((

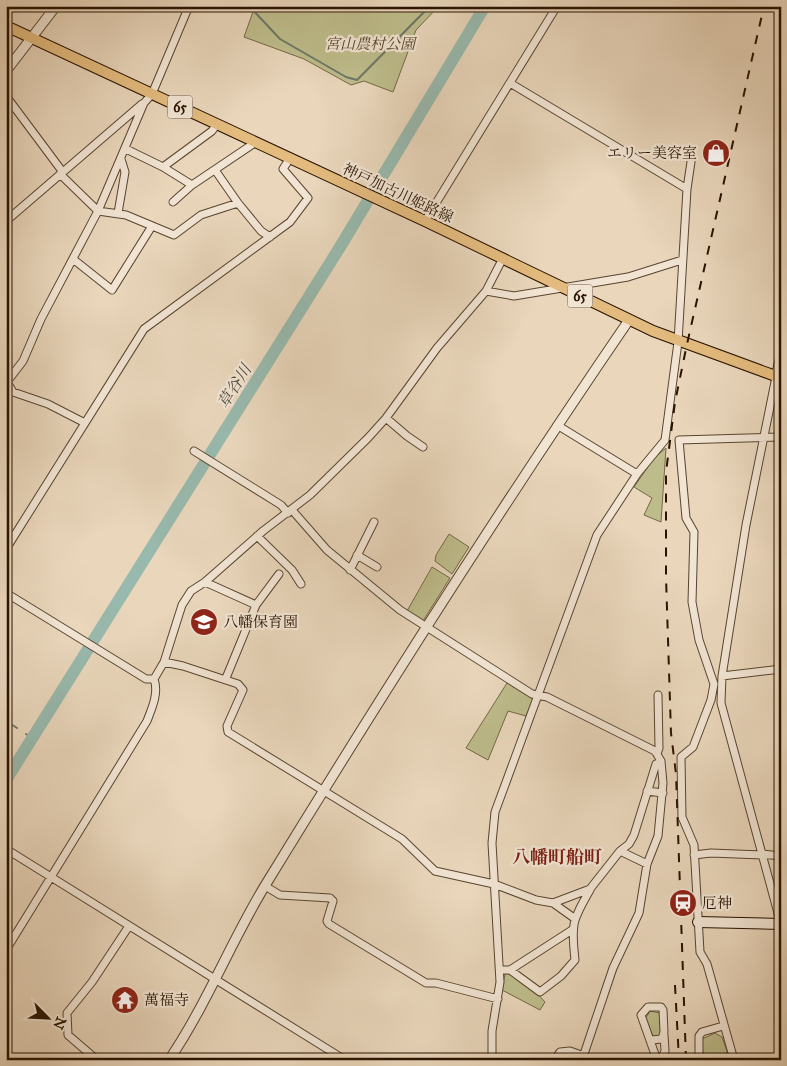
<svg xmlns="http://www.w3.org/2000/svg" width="787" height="1066" viewBox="0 0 787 1066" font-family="'IM FELL Great Primer','Noto Serif JP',serif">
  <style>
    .green { fill: #bebc8b; stroke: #746846 }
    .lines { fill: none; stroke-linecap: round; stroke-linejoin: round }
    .stream { stroke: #6c7768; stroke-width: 2 }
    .river { stroke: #98b9ad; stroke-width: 12 }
    .minor-casing { stroke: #59442f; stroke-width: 9 }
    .tertiary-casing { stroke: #59442f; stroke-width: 11 }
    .secondary-casing { stroke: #291300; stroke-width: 12 }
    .primary-casing { stroke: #291300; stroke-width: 12 }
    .minor { stroke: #f1e4d3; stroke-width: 7 }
    .tertiary { stroke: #f1e4d3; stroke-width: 9 }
    .secondary { stroke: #f1e4d3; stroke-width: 10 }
    .primary { stroke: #e4bb7e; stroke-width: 10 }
    .rail { stroke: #291300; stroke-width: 2; stroke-dasharray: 9 9; stroke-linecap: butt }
    .labels { text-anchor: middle; stroke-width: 4.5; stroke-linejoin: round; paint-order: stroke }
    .shield { fill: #f1e4d3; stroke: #65523f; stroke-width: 1 }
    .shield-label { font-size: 14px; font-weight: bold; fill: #291300 }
    .park-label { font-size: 15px; font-style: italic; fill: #56462a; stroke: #f1e4d3 }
    .poi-label { font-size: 15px; fill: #291300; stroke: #f1e4d3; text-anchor: start }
    .street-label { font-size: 15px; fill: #291300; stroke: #f1e4d3 }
    .water-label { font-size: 16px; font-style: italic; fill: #504d3d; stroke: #f1e4d3 }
    .quarter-label { font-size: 18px; font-weight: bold; fill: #7a1f14; stroke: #f1e4d3 }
  </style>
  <rect width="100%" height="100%" fill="#e9d6bb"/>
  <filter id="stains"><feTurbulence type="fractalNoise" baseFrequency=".004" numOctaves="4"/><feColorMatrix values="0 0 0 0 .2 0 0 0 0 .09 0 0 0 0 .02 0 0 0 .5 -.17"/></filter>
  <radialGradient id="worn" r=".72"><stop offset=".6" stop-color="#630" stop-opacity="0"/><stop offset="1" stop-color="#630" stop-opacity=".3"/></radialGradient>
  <path class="green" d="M255,6H439L416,30L393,92L364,81L351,85L304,59L244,37Z
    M666,448L661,522L644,515L652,498L634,487L654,458Z
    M449,534L469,547L452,574L435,561L436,555Z
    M432,567L450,578L423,621L407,611Z
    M507,683L533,699L526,716L508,711L488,760L466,748Z
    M508,973L533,989L545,1002L540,1010L502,990L505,974Z
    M650,1011L660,1013L662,1035L654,1038L645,1019Z
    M715,1033L722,1037L727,1051L726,1057L723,1060H703L702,1039Z"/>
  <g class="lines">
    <path class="stream" d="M249,6L280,39L346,77L357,80L430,6
      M6,721L17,728
      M26,734L33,738"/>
    <path class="river" d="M6,780L340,247L485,6"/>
    <g class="minor-casing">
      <path id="minor" d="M6,96L62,171
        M126,149L163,167L192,185
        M163,167L212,131L217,124
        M215,170L238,203
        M60,174L98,211L126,215L174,235L201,215L238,203L261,231L270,237
        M687,189L692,155
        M173,202L192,185L256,142
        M118,213L125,172L121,159
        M6,221L142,104
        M425,221L557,6
        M73,259L112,290L152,226
        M486,291L502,260
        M776,377L746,525L722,676L721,703L781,924
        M7,382L13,392L48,404L85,423
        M6,383L23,361L41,319L98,211L144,103L152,94L189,6
        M386,418L407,436L423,447
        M557,425L637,474
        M194,451L281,505L288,513
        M292,510L327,550L400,610L532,694L547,697L655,751L661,761L663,783L658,836L647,864L639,913L613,968L582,1060
        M257,536L292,570L301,584
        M6,549L144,329L290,222L308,198L283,169L290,158
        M357,555L377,567
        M350,570L374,522
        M205,582L256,605
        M6,593L146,679H154
        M164,662L183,666L238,684L243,690L227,726L228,732L402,839L435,871L494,884L536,900L553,903L590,889L620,851L647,864
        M722,676L781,669
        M226,678L256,605L279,574
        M657,754L659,748L658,695
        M647,791L663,793
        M6,849L345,1060
        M620,851L629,844L634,835L656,764L661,762
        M762,854L781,856
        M694,855L711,853L762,855
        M265,886L280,895L330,898L333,901L327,921L329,924L426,983H436L498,999
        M553,903L574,918
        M6,950L147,721C152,708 159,693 154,679L164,662L182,605L191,591L205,582L263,531L310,495L368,438L386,418L437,348L486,291L514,296L628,277L682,260
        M500,970H510L540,992L561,976L575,960C571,924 572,921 590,890
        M510,970L572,930
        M651,1040L662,1039L664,1032L663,1010L661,1007H648L641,1015L657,1060
        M97,1060L68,1035L67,1013L92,982L129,926
        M492,1060V1031L500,982L492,843L495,812L597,535L637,474L665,440L678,342L687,189L510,83
        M555,1060L560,1052L570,1051L584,1056
        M661,1060L665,1051L664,1035
        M699,1060V1036L702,1032L723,1026
        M734,1060L707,964L700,952L694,845L682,817L681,757L693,747L711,700L714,684L699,640L692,602L694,532L686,518L679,440L781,437"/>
    </g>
    <g class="tertiary-casing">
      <path id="tertiary" d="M6,71L56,6
        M776,377L781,356
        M169,1060C207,1004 231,941 266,884C383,693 503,504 629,320"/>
    </g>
    <g class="secondary-casing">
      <path id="secondary" d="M698,922L781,924"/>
    </g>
    <g class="primary-casing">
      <path id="primary" d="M6,26L425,221L653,331L781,378"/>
    </g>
    <use href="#minor" class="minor"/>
    <use href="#tertiary" class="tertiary"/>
    <use href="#secondary" class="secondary"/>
    <use href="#primary" class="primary"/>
    <path class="rail" d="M675,985L679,1060
      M686,1060L676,774L671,733L666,577V472L675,402L687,344L764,6"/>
  </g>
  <defs>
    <g id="shop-disc" transform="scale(1.4375)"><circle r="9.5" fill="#8f2418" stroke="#f1e4d3"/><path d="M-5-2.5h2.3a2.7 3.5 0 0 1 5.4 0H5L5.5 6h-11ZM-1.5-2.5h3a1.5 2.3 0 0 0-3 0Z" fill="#fff"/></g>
    <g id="school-disc" transform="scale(1.4375)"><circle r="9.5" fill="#8f2418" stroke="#f1e4d3"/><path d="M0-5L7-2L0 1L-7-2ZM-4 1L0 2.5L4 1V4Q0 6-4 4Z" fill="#fff"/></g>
    <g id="station-disc" transform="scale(1.4375)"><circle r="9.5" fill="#8f2418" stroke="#f1e4d3"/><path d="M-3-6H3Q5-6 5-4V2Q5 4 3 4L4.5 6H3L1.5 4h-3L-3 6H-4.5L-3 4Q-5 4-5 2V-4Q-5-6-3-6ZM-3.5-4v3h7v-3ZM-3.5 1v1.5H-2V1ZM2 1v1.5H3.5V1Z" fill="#fff"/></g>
    <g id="temple-disc" transform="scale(1.4375)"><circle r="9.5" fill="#8f2418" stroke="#f1e4d3"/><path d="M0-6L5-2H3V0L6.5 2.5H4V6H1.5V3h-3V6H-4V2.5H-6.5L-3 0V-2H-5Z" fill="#fff"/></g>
  </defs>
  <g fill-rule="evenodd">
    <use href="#shop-disc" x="716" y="153"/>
    <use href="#school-disc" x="204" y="622"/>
    <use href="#station-disc" x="683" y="903"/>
    <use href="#temple-disc" x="125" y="1000"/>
  </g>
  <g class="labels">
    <g class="shield">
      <rect x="167.5" y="95.5" width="25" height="23" rx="4"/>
      <rect x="567.5" y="284.5" width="25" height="23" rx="4"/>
    </g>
    <g class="shield-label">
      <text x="180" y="112">65</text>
      <text x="580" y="301">65</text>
    </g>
    <g class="park-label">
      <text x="370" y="49">宮山農村公園</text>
    </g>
    <g class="poi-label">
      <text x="697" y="158" text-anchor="end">エリー美容室</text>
      <text x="223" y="627">八幡保育園</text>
      <text x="702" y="908">厄神</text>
      <text x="144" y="1005">萬福寺</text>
    </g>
    <g class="street-label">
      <text transform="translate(398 193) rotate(25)" y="5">神戸加古川姫路線</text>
    </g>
    <g class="water-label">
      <text transform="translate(234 386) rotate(-58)" y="6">草谷川</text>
    </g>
    <g class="quarter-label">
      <text x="557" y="863">八幡町船町</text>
    </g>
  </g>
  <rect width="787" height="1066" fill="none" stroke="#e9d6bb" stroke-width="25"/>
  <rect x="8" y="8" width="772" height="1051" fill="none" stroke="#291300" stroke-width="2.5"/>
  <rect x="12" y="12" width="762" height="1041" fill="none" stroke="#291300"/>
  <g transform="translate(48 1018) rotate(114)" stroke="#f1e4d3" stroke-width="4" paint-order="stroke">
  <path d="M0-4L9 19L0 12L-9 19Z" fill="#291300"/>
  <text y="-8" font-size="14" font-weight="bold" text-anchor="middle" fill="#291300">N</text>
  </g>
  <rect width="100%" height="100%" filter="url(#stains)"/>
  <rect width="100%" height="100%" fill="url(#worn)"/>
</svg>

))

- [Assignment] Both the line containing "M6,221L142,104" and the line containing "M776,377L781,356" belong in the answer. Print them and every line above that falls between them exactly, and no others.

- [Response to this exercise]
        M6,221L142,104
        M425,221L557,6
        M73,259L112,290L152,226
        M486,291L502,260
        M776,377L746,525L722,676L721,703L781,924
        M7,382L13,392L48,404L85,423
        M6,383L23,361L41,319L98,211L144,103L152,94L189,6
        M386,418L407,436L423,447
        M557,425L637,474
        M194,451L281,505L288,513
        M292,510L327,550L400,610L532,694L547,697L655,751L661,761L663,783L658,836L647,864L639,913L613,968L582,1060
        M257,536L292,570L301,584
        M6,549L144,329L290,222L308,198L283,169L290,158
        M357,555L377,567
        M350,570L374,522
        M205,582L256,605
        M6,593L146,679H154
        M164,662L183,666L238,684L243,690L227,726L228,732L402,839L435,871L494,884L536,900L553,903L590,889L620,851L647,864
        M722,676L781,669
        M226,678L256,605L279,574
        M657,754L659,748L658,695
        M647,791L663,793
        M6,849L345,1060
        M620,851L629,844L634,835L656,764L661,762
        M762,854L781,856
        M694,855L711,853L762,855
        M265,886L280,895L330,898L333,901L327,921L329,924L426,983H436L498,999
        M553,903L574,918
        M6,950L147,721C152,708 159,693 154,679L164,662L182,605L191,591L205,582L263,531L310,495L368,438L386,418L437,348L486,291L514,296L628,277L682,260
        M500,970H510L540,992L561,976L575,960C571,924 572,921 590,890
        M510,970L572,930
        M651,1040L662,1039L664,1032L663,1010L661,1007H648L641,1015L657,1060
        M97,1060L68,1035L67,1013L92,982L129,926
        M492,1060V1031L500,982L492,843L495,812L597,535L637,474L665,440L678,342L687,189L510,83
        M555,1060L560,1052L570,1051L584,1056
        M661,1060L665,1051L664,1035
        M699,1060V1036L702,1032L723,1026
        M734,1060L707,964L700,952L694,845L682,817L681,757L693,747L711,700L714,684L699,640L692,602L694,532L686,518L679,440L781,437"/>
    </g>
    <g class="tertiary-casing">
      <path id="tertiary" d="M6,71L56,6
        M776,377L781,356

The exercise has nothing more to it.